Start investing early so that it becomes easier to provide for your child’s college education at the right time, without the stress of seeking multiple loan options. You can begin your systematic investment plan by investing in 529 College Savings Plans. It is a savings plan designed by the Internal Revenue Code to encourage parents to begin saving for their wards brighter future. The prime feature of this plan is the numerous options of investment and the tax advantage that follows it. Legally referred as qualified tuition plans, a 529 plan is sponsored by state bureaus or educational institutions.

You can invest in two available plans under this scheme – Pre-paid tuition plans and College savings plans. Investors should wisely select the plans considering their future goals, because they might lose out on the potential tax advantages offered by their state. Therefore, selecting the best possible plan can be a delicate decision. Parents must make a comparison between historical returns, fees of each fund, age factor, and portfolio holdings to evaluate and choose the best fund options in the plan.

You should be able to make calculated decisions. For instance, your child just 3 years away from college should have a different asset allocation, as compared to the other who has twelve years remaining to enter college. With a529 plan you can secure your child’s future and save yourself the mental agony of bearing the increasing costs of college education.

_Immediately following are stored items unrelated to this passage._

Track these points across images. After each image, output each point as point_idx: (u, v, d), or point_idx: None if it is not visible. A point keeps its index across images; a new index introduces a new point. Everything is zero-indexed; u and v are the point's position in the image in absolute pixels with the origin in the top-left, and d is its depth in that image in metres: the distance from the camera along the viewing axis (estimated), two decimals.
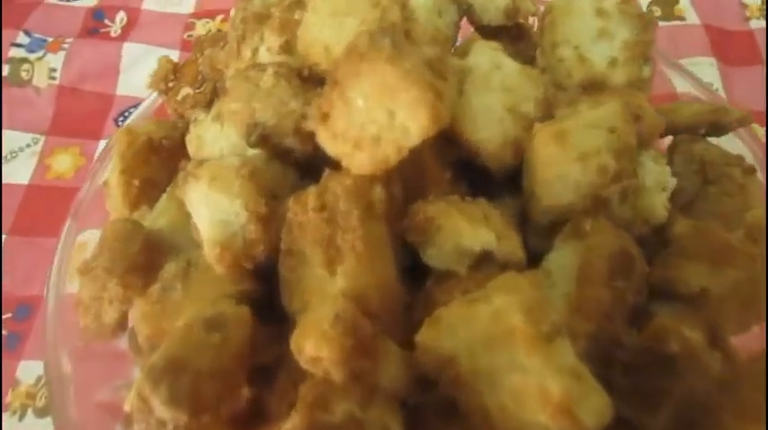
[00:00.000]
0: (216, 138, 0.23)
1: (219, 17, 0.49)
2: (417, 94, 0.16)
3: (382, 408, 0.19)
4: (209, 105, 0.26)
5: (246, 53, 0.22)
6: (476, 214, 0.18)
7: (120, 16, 0.49)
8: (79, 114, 0.46)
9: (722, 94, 0.44)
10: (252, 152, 0.22)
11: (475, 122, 0.19)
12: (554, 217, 0.20)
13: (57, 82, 0.46)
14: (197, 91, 0.26)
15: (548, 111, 0.19)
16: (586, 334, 0.18)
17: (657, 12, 0.52)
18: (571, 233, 0.19)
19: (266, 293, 0.21)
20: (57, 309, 0.30)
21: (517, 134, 0.19)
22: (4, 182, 0.44)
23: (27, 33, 0.48)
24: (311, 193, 0.19)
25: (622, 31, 0.24)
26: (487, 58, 0.20)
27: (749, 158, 0.30)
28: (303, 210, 0.19)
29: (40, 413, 0.36)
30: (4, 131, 0.45)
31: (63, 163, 0.44)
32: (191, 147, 0.24)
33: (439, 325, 0.18)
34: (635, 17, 0.24)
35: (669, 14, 0.50)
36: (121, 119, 0.45)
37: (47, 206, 0.42)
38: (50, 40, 0.48)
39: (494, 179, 0.21)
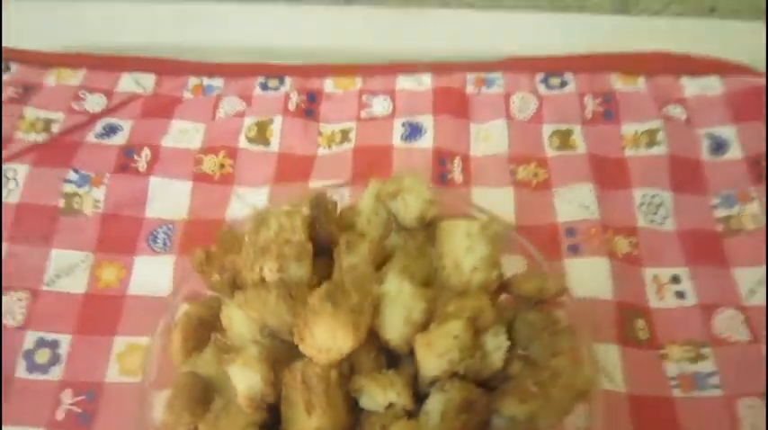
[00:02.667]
0: (239, 320, 0.38)
1: (222, 153, 0.62)
2: (344, 330, 0.31)
3: None
4: (230, 288, 0.40)
5: (256, 268, 0.36)
6: (386, 381, 0.33)
7: (145, 152, 0.62)
8: (118, 235, 0.57)
9: (597, 215, 0.55)
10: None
11: (385, 327, 0.32)
12: (431, 380, 0.33)
13: (100, 210, 0.58)
14: (223, 277, 0.40)
15: (429, 315, 0.34)
16: None
17: (556, 142, 0.62)
18: (438, 388, 0.32)
19: (273, 420, 0.33)
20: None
21: (409, 335, 0.33)
22: (67, 290, 0.54)
23: (75, 171, 0.60)
24: (298, 371, 0.34)
25: (481, 248, 0.37)
26: (395, 285, 0.34)
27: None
28: (293, 380, 0.33)
29: None
30: (64, 251, 0.56)
31: (109, 274, 0.55)
32: (224, 321, 0.38)
33: None
34: (490, 238, 0.39)
35: (565, 144, 0.62)
36: (151, 238, 0.57)
37: (100, 309, 0.53)
38: (93, 175, 0.60)
39: (400, 355, 0.35)
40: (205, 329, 0.39)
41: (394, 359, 0.36)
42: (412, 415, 0.34)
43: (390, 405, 0.33)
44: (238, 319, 0.37)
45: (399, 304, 0.34)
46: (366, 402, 0.32)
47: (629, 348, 0.50)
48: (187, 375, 0.36)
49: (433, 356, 0.33)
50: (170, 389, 0.37)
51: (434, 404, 0.33)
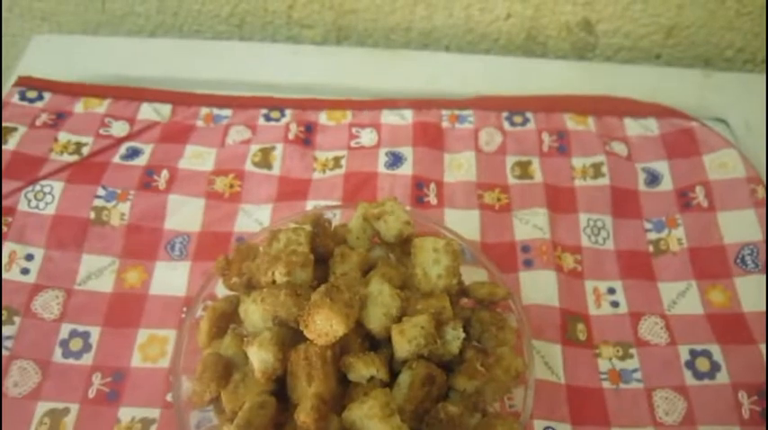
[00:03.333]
0: (255, 312, 0.47)
1: (231, 175, 0.70)
2: (339, 319, 0.41)
3: None
4: (247, 288, 0.50)
5: (269, 273, 0.46)
6: (368, 360, 0.43)
7: (164, 173, 0.70)
8: (141, 244, 0.64)
9: (548, 235, 0.62)
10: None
11: (369, 319, 0.41)
12: (402, 359, 0.42)
13: (126, 222, 0.66)
14: (240, 279, 0.50)
15: (403, 311, 0.45)
16: (410, 411, 0.38)
17: (517, 171, 0.70)
18: (408, 366, 0.39)
19: (282, 388, 0.41)
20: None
21: (387, 325, 0.43)
22: (96, 290, 0.61)
23: (104, 188, 0.68)
24: (302, 351, 0.43)
25: (445, 259, 0.46)
26: (377, 287, 0.44)
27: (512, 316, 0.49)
28: (298, 358, 0.40)
29: None
30: (93, 256, 0.64)
31: (133, 277, 0.62)
32: (241, 314, 0.48)
33: (350, 411, 0.37)
34: (451, 252, 0.48)
35: (524, 174, 0.69)
36: (169, 246, 0.65)
37: (125, 306, 0.60)
38: (119, 192, 0.68)
39: (380, 340, 0.43)
40: (225, 320, 0.49)
41: (375, 344, 0.45)
42: (387, 386, 0.41)
43: (371, 378, 0.40)
44: (253, 312, 0.47)
45: (380, 302, 0.44)
46: (353, 376, 0.40)
47: (570, 347, 0.56)
48: (212, 355, 0.46)
49: (405, 342, 0.43)
50: (198, 367, 0.47)
51: (404, 378, 0.39)
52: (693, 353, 0.58)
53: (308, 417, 0.37)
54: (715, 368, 0.57)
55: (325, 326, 0.40)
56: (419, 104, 0.77)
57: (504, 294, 0.49)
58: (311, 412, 0.38)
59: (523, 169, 0.69)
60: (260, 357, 0.42)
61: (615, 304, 0.63)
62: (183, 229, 0.66)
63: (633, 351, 0.59)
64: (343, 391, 0.40)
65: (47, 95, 0.76)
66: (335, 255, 0.47)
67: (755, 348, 0.58)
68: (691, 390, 0.56)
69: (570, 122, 0.76)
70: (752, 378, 0.56)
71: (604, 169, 0.71)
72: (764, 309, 0.60)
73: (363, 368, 0.42)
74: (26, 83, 0.77)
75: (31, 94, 0.76)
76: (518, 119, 0.76)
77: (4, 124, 0.72)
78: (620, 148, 0.73)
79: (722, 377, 0.57)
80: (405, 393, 0.42)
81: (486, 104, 0.77)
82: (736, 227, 0.65)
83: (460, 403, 0.40)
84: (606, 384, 0.58)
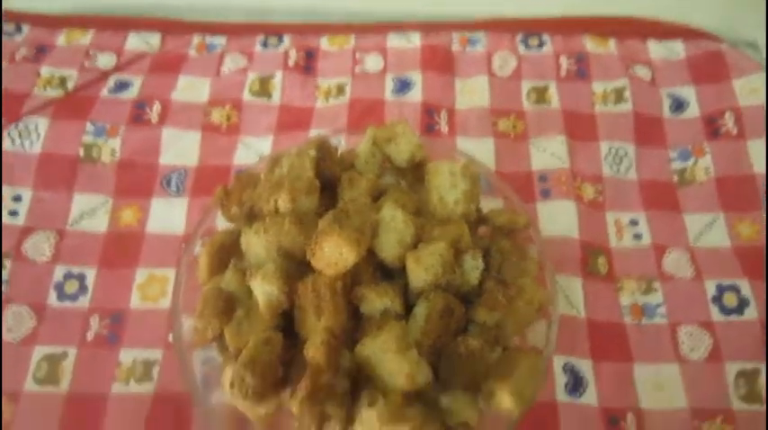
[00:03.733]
0: (257, 244, 0.44)
1: (228, 106, 0.67)
2: (349, 246, 0.37)
3: (342, 377, 0.36)
4: (248, 219, 0.46)
5: (271, 201, 0.43)
6: (382, 291, 0.40)
7: (156, 106, 0.66)
8: (135, 181, 0.62)
9: (567, 164, 0.60)
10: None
11: (381, 247, 0.38)
12: (418, 290, 0.39)
13: (117, 158, 0.63)
14: (241, 209, 0.47)
15: (418, 238, 0.41)
16: (427, 346, 0.36)
17: (533, 97, 0.67)
18: (424, 297, 0.37)
19: (288, 323, 0.39)
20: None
21: (401, 254, 0.40)
22: (89, 231, 0.59)
23: (92, 123, 0.64)
24: (310, 283, 0.39)
25: (463, 184, 0.43)
26: (389, 212, 0.41)
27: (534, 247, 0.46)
28: (306, 290, 0.38)
29: (139, 380, 0.49)
30: (85, 195, 0.61)
31: (128, 215, 0.60)
32: (243, 246, 0.45)
33: (363, 345, 0.36)
34: (470, 176, 0.45)
35: (541, 99, 0.65)
36: (165, 182, 0.62)
37: (121, 246, 0.58)
38: (108, 126, 0.64)
39: (393, 270, 0.41)
40: (225, 254, 0.45)
41: (388, 274, 0.42)
42: (402, 319, 0.39)
43: (385, 311, 0.40)
44: (255, 244, 0.43)
45: (393, 229, 0.41)
46: (365, 308, 0.38)
47: (590, 281, 0.57)
48: (213, 290, 0.43)
49: (421, 270, 0.39)
50: (198, 303, 0.44)
51: (420, 309, 0.39)
52: (720, 288, 0.56)
53: (318, 353, 0.35)
54: (743, 303, 0.55)
55: (334, 254, 0.37)
56: (427, 27, 0.73)
57: (525, 222, 0.45)
58: (321, 347, 0.35)
59: (540, 95, 0.67)
60: (264, 290, 0.39)
61: (638, 236, 0.60)
62: (179, 164, 0.64)
63: (657, 285, 0.57)
64: (354, 326, 0.39)
65: (25, 28, 0.72)
66: (343, 180, 0.43)
67: None
68: (717, 326, 0.54)
69: (590, 45, 0.72)
70: None
71: (627, 94, 0.67)
72: None
73: (377, 299, 0.39)
74: (2, 15, 0.73)
75: (9, 27, 0.72)
76: (534, 41, 0.73)
77: None
78: (643, 72, 0.70)
79: (750, 313, 0.54)
80: (421, 326, 0.39)
81: (499, 26, 0.73)
82: None
83: (480, 337, 0.37)
84: (628, 319, 0.55)
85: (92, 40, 0.72)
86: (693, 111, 0.65)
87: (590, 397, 0.49)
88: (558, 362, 0.52)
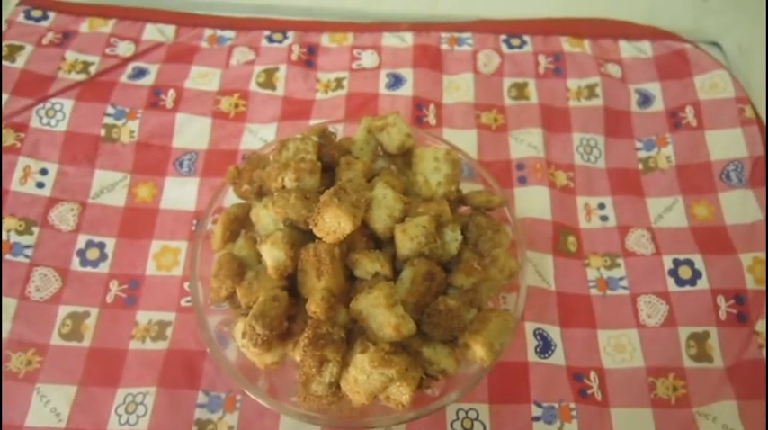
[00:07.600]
0: (266, 216, 0.50)
1: (236, 95, 0.71)
2: (346, 217, 0.44)
3: (338, 328, 0.42)
4: (258, 195, 0.53)
5: (279, 179, 0.49)
6: (373, 257, 0.46)
7: (171, 93, 0.71)
8: (151, 160, 0.67)
9: (543, 153, 0.65)
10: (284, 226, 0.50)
11: (374, 220, 0.44)
12: (405, 258, 0.45)
13: (135, 139, 0.68)
14: (251, 186, 0.53)
15: (405, 213, 0.48)
16: (412, 304, 0.42)
17: (513, 92, 0.71)
18: (409, 263, 0.43)
19: (292, 285, 0.46)
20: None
21: (390, 226, 0.46)
22: (109, 204, 0.64)
23: (113, 106, 0.70)
24: (311, 249, 0.46)
25: (445, 167, 0.49)
26: (381, 191, 0.47)
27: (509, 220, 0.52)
28: (308, 255, 0.45)
29: (154, 339, 0.54)
30: (105, 171, 0.66)
31: (144, 192, 0.65)
32: (253, 218, 0.51)
33: (357, 301, 0.41)
34: (451, 161, 0.51)
35: (521, 95, 0.70)
36: (178, 163, 0.67)
37: (138, 219, 0.61)
38: (128, 110, 0.70)
39: (383, 240, 0.47)
40: (238, 224, 0.52)
41: (379, 243, 0.49)
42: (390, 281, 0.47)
43: (376, 274, 0.47)
44: (264, 216, 0.50)
45: (384, 205, 0.47)
46: (359, 271, 0.44)
47: (561, 257, 0.61)
48: (227, 255, 0.49)
49: (407, 240, 0.46)
50: (213, 266, 0.50)
51: (407, 273, 0.46)
52: (677, 262, 0.62)
53: (319, 307, 0.41)
54: (696, 275, 0.61)
55: (333, 223, 0.43)
56: (419, 27, 0.78)
57: (500, 201, 0.52)
58: (321, 303, 0.41)
59: (520, 90, 0.71)
60: (272, 255, 0.46)
61: (604, 218, 0.66)
62: (191, 147, 0.69)
63: (620, 261, 0.63)
64: (349, 287, 0.44)
65: (51, 15, 0.77)
66: (341, 163, 0.50)
67: (735, 257, 0.62)
68: (672, 296, 0.60)
69: (566, 45, 0.77)
70: (730, 284, 0.60)
71: (598, 90, 0.72)
72: (745, 221, 0.63)
73: (369, 264, 0.45)
74: (30, 2, 0.78)
75: (36, 13, 0.77)
76: (515, 41, 0.78)
77: (11, 42, 0.74)
78: (614, 70, 0.75)
79: (702, 283, 0.60)
80: (407, 287, 0.45)
81: (484, 27, 0.78)
82: (723, 144, 0.67)
83: (458, 298, 0.44)
84: (594, 291, 0.62)
85: (112, 29, 0.76)
86: (658, 105, 0.69)
87: (558, 357, 0.54)
88: (530, 328, 0.58)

Another unique way to create surplus funds for your child’s college education is through custodial accounts of UGMA or UTMA. These accounts are created by your brokerage firm or your bank for the benefit of your benefactor. The account may constitute savings accounts, certificates of deposit or money market accounts. These accounts do not limit deposits and neither imposes penalty for early withdrawal. Annual taxation and taxation on withdrawal amounts from these accounts is the major disadvantage. Further, the minor can completely control the account only upon reaching the age of 21 years.

Retirement Savings Accounts like the Coverdell Education Savings Account has been designed to offer parents to save for their child’s college education including elementary and secondary school.